Document layout detection data
>>>>>

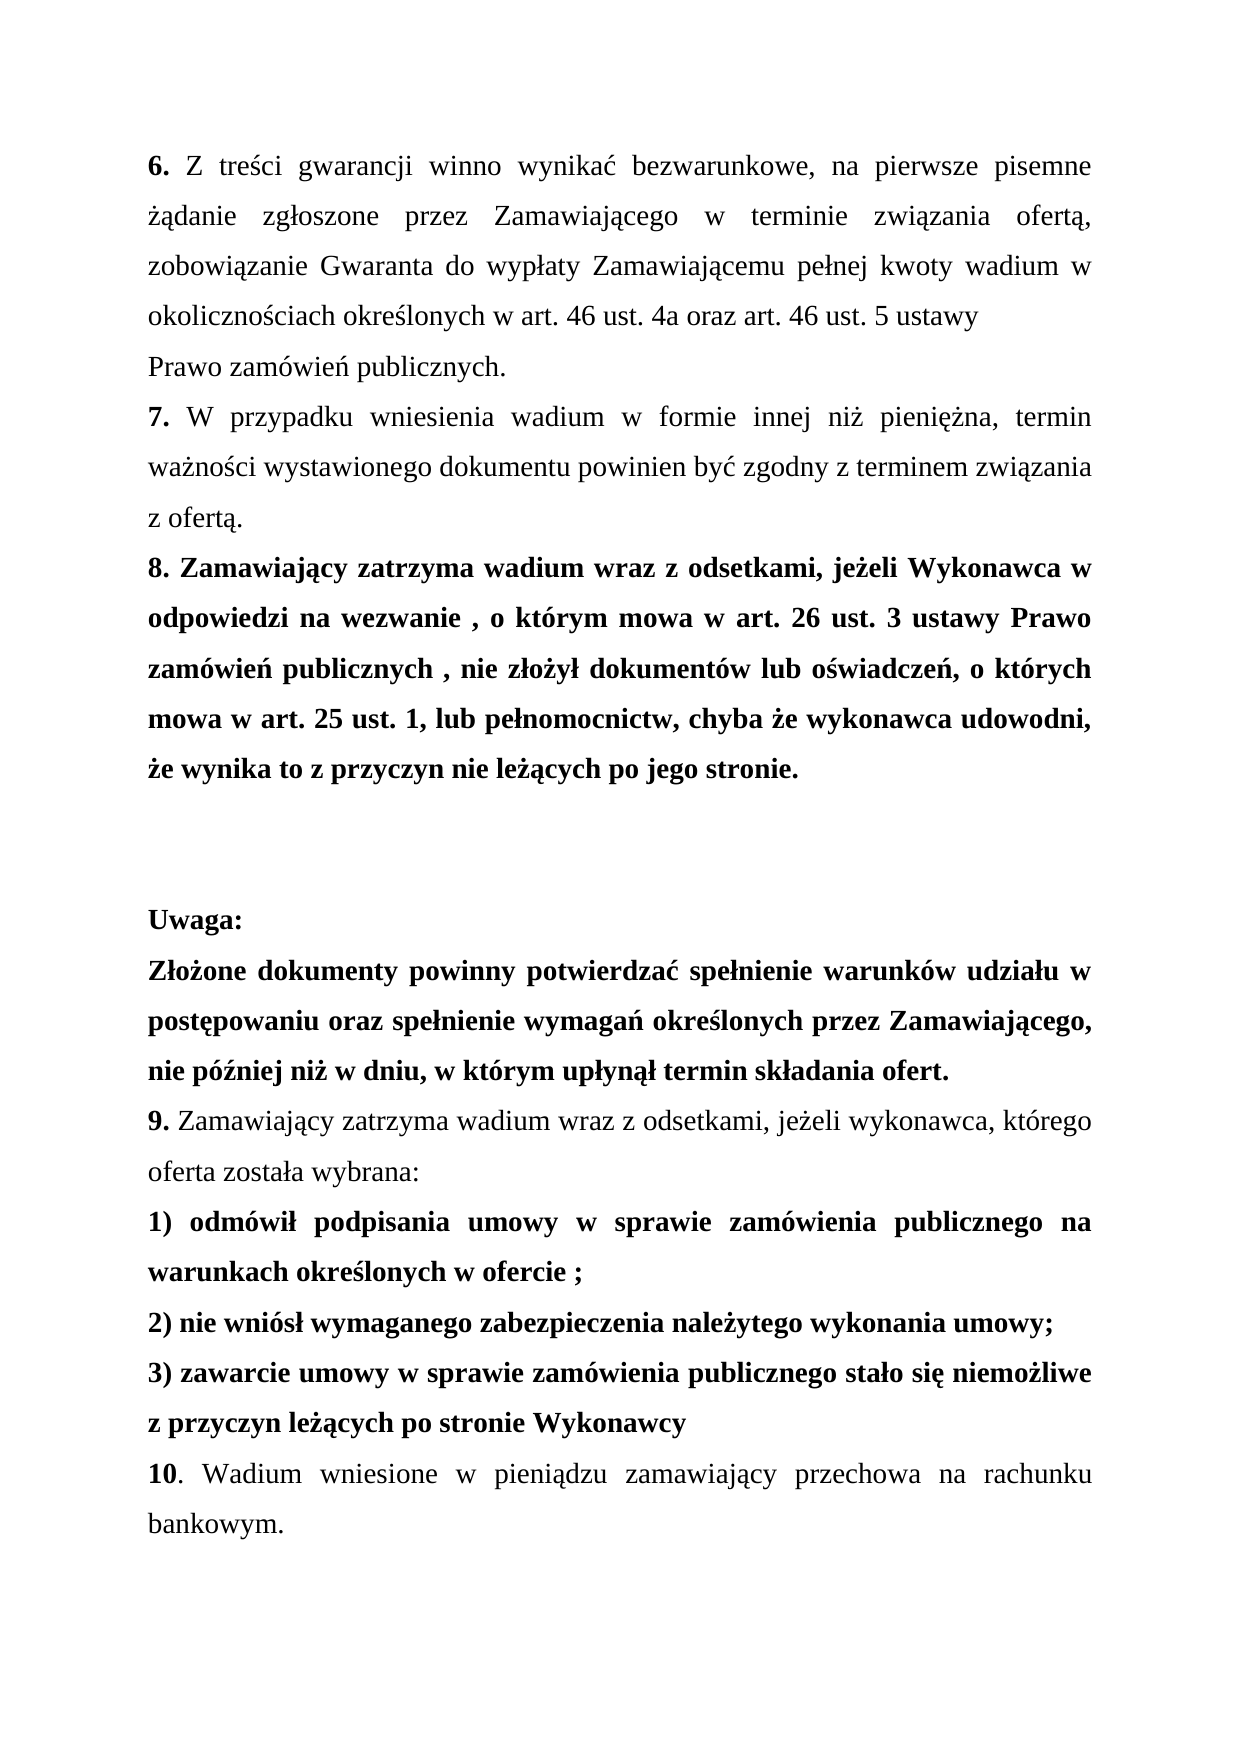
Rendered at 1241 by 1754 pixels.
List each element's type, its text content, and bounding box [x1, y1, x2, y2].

text Złożone dokumenty powinny potwierdzać spełnienie warunków udziału w postępowaniu oraz spełnienie wymagań określonych przez Zamawiającego, nie później niż w dniu, w którym upłynął termin składania ofert. [148, 953, 1093, 1087]
text 10. Wadium wniesione w pieniądzu zamawiający przechowa na rachunku bankowym. [148, 1456, 1093, 1539]
text 1) odmówił podpisania umowy w sprawie zamówienia publicznego na warunkach określonych w ofercie ; [148, 1204, 1093, 1288]
text 2) nie wniósł wymaganego zabezpieczenia należytego wykonania umowy; [148, 1305, 1093, 1338]
text 8. Zamawiający zatrzyma wadium wraz z odsetkami, jeżeli Wykonawca w odpowiedzi na wezwanie , o którym mowa w art. 26 ust. 3 ustawy Prawo zamówień publicznych , nie złożył dokumentów lub oświadczeń, o których mowa w art. 25 ust. 1, lub pełnomocnictw, chyba że wykonawca udowodni, że wynika to z przyczyn nie leżących po jego stronie. [148, 550, 1093, 785]
text 6. Z treści gwarancji winno wynikać bezwarunkowe, na pierwsze pisemne żądanie zgłoszone przez Zamawiającego w terminie związania ofertą, zobowiązanie Gwaranta do wypłaty Zamawiającemu pełnej kwoty wadium w okolicznościach określonych w art. 46 ust. 4a oraz art. 46 ust. 5 ustawy [148, 148, 1093, 332]
text 9. Zamawiający zatrzyma wadium wraz z odsetkami, jeżeli wykonawca, którego oferta została wybrana: [148, 1103, 1093, 1187]
text Prawo zamówień publicznych. [148, 349, 1093, 382]
text 7. W przypadku wniesienia wadium w formie innej niż pieniężna, termin ważności wystawionego dokumentu powinien być zgodny z terminem związania z ofertą. [148, 399, 1093, 533]
text 3) zawarcie umowy w sprawie zamówienia publicznego stało się niemożliwe z przyczyn leżących po stronie Wykonawcy [148, 1355, 1093, 1439]
text Uwaga: [148, 902, 1093, 936]
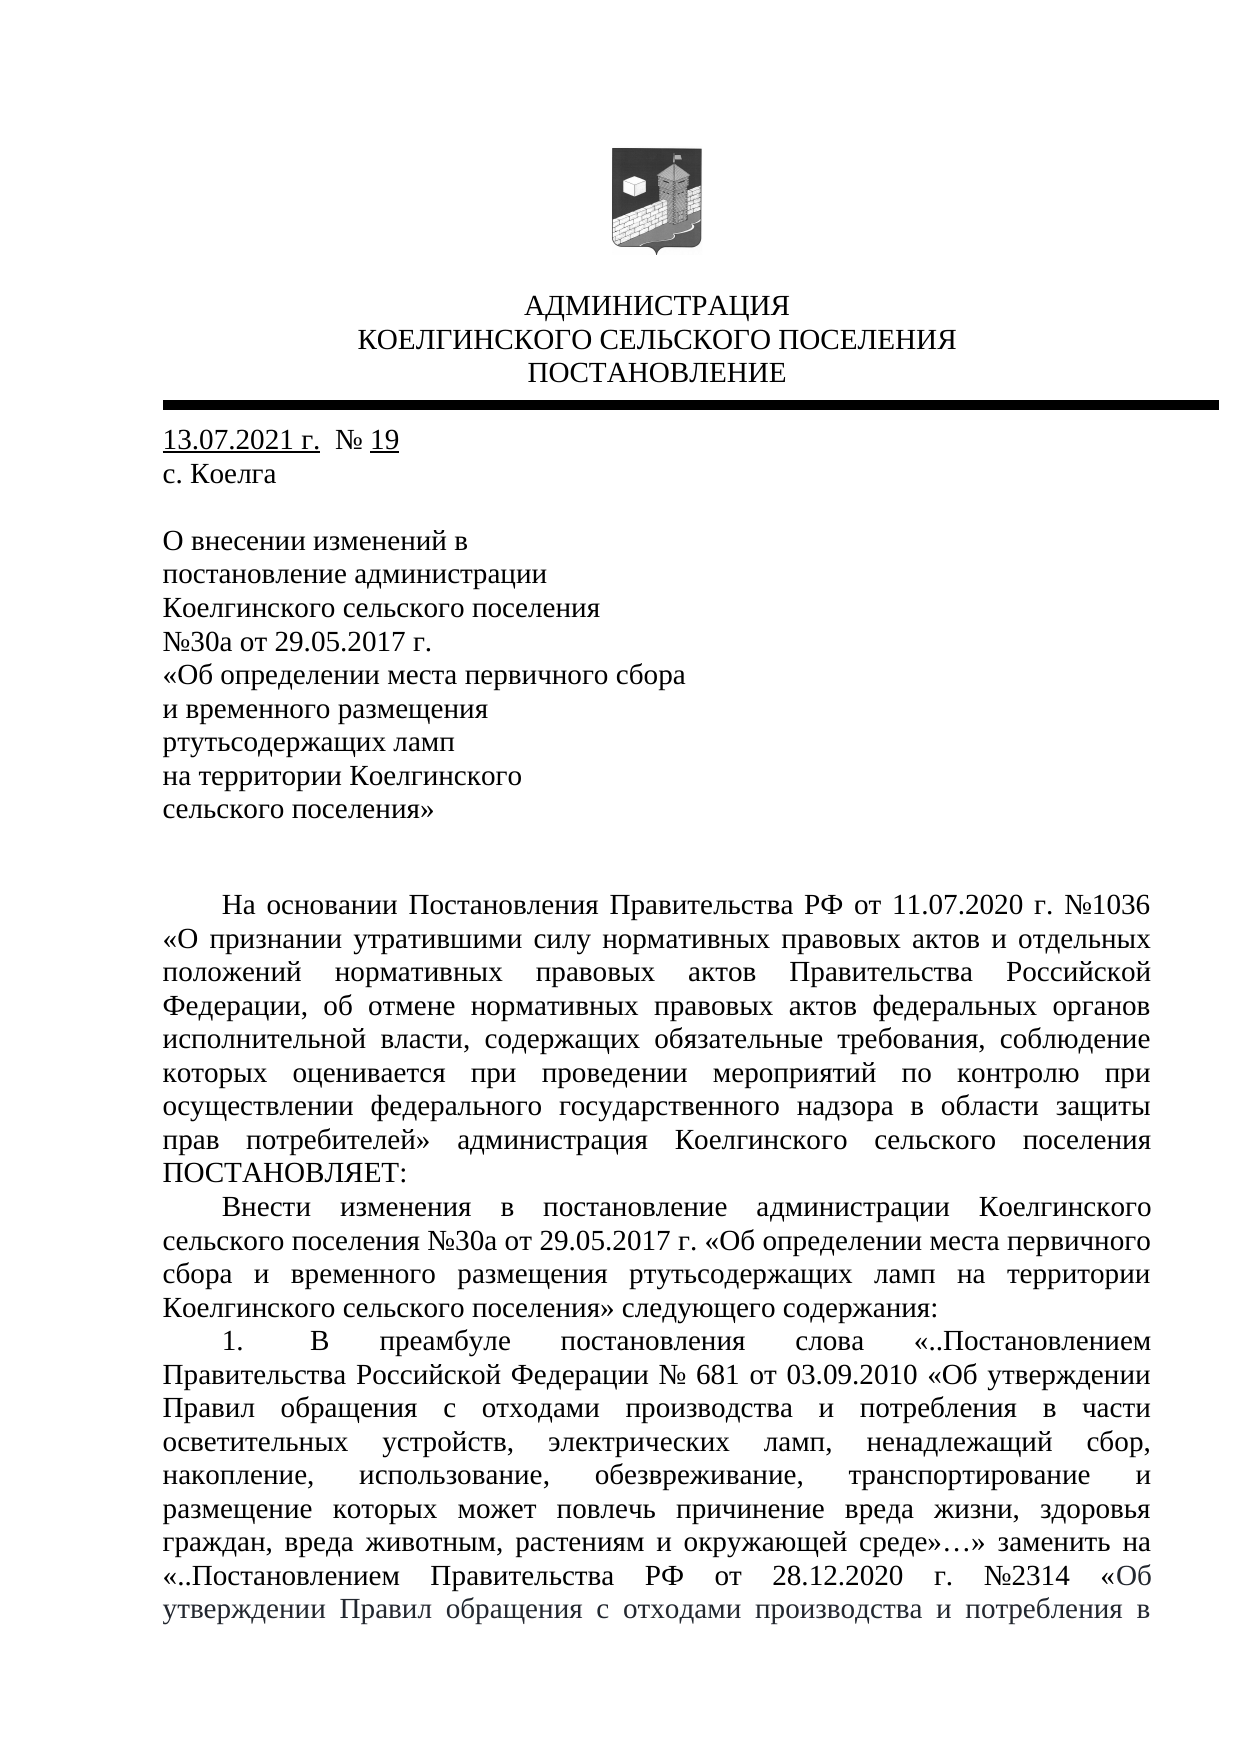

<<<<<

▶ _EXERCISE PROMPT_
Would you write out an exact copy of the entries above, with no images?

▶ _RESULT BELOW_
Rendered at 1241 by 1754 pixels.
List each element's type, its text content, and bounding box [x1, y1, x2, y2].

text Złożone dokumenty powinny potwierdzać spełnienie warunków udziału w postępowaniu oraz spełnienie wymagań określonych przez Zamawiającego, nie później niż w dniu, w którym upłynął termin składania ofert. [148, 953, 1093, 1087]
text 10. Wadium wniesione w pieniądzu zamawiający przechowa na rachunku bankowym. [148, 1456, 1093, 1539]
text 1) odmówił podpisania umowy w sprawie zamówienia publicznego na warunkach określonych w ofercie ; [148, 1204, 1093, 1288]
text 2) nie wniósł wymaganego zabezpieczenia należytego wykonania umowy; [148, 1305, 1093, 1338]
text 8. Zamawiający zatrzyma wadium wraz z odsetkami, jeżeli Wykonawca w odpowiedzi na wezwanie , o którym mowa w art. 26 ust. 3 ustawy Prawo zamówień publicznych , nie złożył dokumentów lub oświadczeń, o których mowa w art. 25 ust. 1, lub pełnomocnictw, chyba że wykonawca udowodni, że wynika to z przyczyn nie leżących po jego stronie. [148, 550, 1093, 785]
text 6. Z treści gwarancji winno wynikać bezwarunkowe, na pierwsze pisemne żądanie zgłoszone przez Zamawiającego w terminie związania ofertą, zobowiązanie Gwaranta do wypłaty Zamawiającemu pełnej kwoty wadium w okolicznościach określonych w art. 46 ust. 4a oraz art. 46 ust. 5 ustawy [148, 148, 1093, 332]
text 9. Zamawiający zatrzyma wadium wraz z odsetkami, jeżeli wykonawca, którego oferta została wybrana: [148, 1103, 1093, 1187]
text Prawo zamówień publicznych. [148, 349, 1093, 382]
text 7. W przypadku wniesienia wadium w formie innej niż pieniężna, termin ważności wystawionego dokumentu powinien być zgodny z terminem związania z ofertą. [148, 399, 1093, 533]
text 3) zawarcie umowy w sprawie zamówienia publicznego stało się niemożliwe z przyczyn leżących po stronie Wykonawcy [148, 1355, 1093, 1439]
text Uwaga: [148, 902, 1093, 936]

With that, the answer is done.